🤖 AI Summary
To address high training latency and slow convergence in federated learning on resource-constrained edge devices—caused by device heterogeneity, tight memory/energy budgets, and limited communication bandwidth—this paper proposes FTTE, a semi-asynchronous federated learning framework. FTTE’s core innovations are: (i) the first joint modeling of update staleness and local gradient variance to design a dynamic staleness-weighted aggregation mechanism; and (ii) sparse parameter updates to reduce both communication overhead and memory footprint. Extensive experiments under challenging conditions—500 clients with 90% high-latency nodes—demonstrate that FTTE achieves an 81% training speedup over FedAvg, reduces memory consumption by 80%, cuts communication volume by 69%, and maintains or improves model accuracy. These results significantly enhance training efficiency and scalability in heterogeneous edge environments.
📝 Abstract
Federated learning (FL) enables collaborative model training across distributed devices while preserving data privacy, but deployment on resource-constrained edge nodes remains challenging due to limited memory, energy, and communication bandwidth. Traditional synchronous and asynchronous FL approaches further suffer from straggler induced delays and slow convergence in heterogeneous, large scale networks.
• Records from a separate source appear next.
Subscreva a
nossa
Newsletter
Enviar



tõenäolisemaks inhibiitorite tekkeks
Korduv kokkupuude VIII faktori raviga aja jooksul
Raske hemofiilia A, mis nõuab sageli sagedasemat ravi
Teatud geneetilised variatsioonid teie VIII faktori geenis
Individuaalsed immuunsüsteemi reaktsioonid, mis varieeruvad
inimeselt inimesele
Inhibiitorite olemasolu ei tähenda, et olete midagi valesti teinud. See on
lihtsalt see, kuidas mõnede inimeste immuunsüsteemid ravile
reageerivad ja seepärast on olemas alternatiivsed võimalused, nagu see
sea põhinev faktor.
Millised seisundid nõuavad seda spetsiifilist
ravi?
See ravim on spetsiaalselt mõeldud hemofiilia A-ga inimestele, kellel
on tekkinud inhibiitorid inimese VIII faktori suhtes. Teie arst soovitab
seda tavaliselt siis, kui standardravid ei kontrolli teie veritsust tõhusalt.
We present FTTE (Federated Tiny Training Engine),a novel semi-asynchronous FL framework that uniquely employs sparse parameter updates and a staleness-weighted aggregation based on both age and variance of client updates. Extensive experiments across diverse models and data distributions - including up to 500 clients and 90% stragglers - demonstrate that FTTE not only achieves 81% faster convergence, 80% lower on-device memory usage, and 69% communication payload reduction than synchronous FL (eg.FedAVG), but also consistently reaches comparable or higher target accuracy than semi-asynchronous (eg.FedBuff) in challenging regimes. These results establish FTTE as the first practical and scalable solution for real-world FL deployments on heterogeneous and predominantly resource-constrained edge devices.